I don't know a whole lot about bitcoins, so maybe you can help me. You argued that decentralization makes the bitcoin system difficult to shut down. I'm assuming that before the US government would want to shut bitcoins down, bitcoins would have to significantly grow in prominence, and be accepted by a number of large businesses (Amazon, eBay, Barnes & Noble, Target, JC Penny's, etc) with websites. Because bitcoins would then be available for a wider variety of purchases, they would get a lot of new users. Assuming that the government then decided to shut it down, couldn't they just make it illegal for businesses to accept bitcoins? Bitcoins might still be available for person-to-person transactions, and maybe some small businesses, but if a business is present in the real world, and has to pay taxes, and so can be audited, that would put them pretty much at the mercy of the government.

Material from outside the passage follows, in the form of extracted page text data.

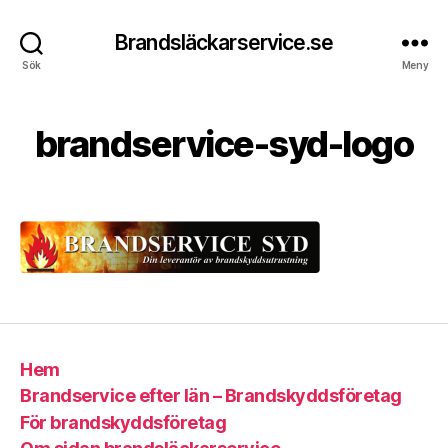
Brandsläckarservice.se
6
Sök
Meny
a
A
u
v
g
brandservice-syd-logo
A
u
n
s
d
Inläggsförfattare
Inläggsdatum
ti
r
,
e
2
a
0
s
1
6
Hem
Brandservice efter län – Brandskyddsföretag
För brandskyddsföretag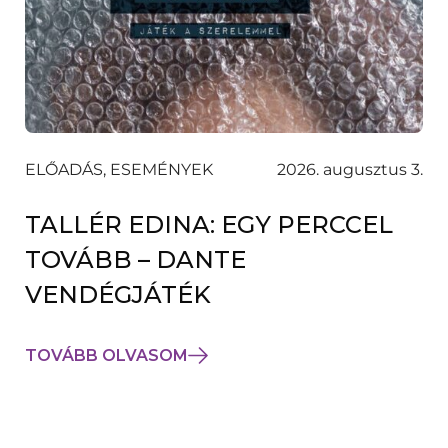
ELŐADÁS, ESEMÉNYEK
2026. augusztus 3.
TALLÉR EDINA: EGY PERCCEL
TOVÁBB – DANTE
VENDÉGJÁTÉK
TOVÁBB OLVASOM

Is what I'm talking about possible, or is there something in the bitcoin system that would prevent this?
If there's an safe and relatively quick way to change your bitcoins into USD or Euros or any other currency, then it would be easy to spend them on Amazon anyway -- as an end-user, you might even semi-automate* the conversion when shopping at such sites.
*Presumably you would want to at least sign off on the current exchange rate first.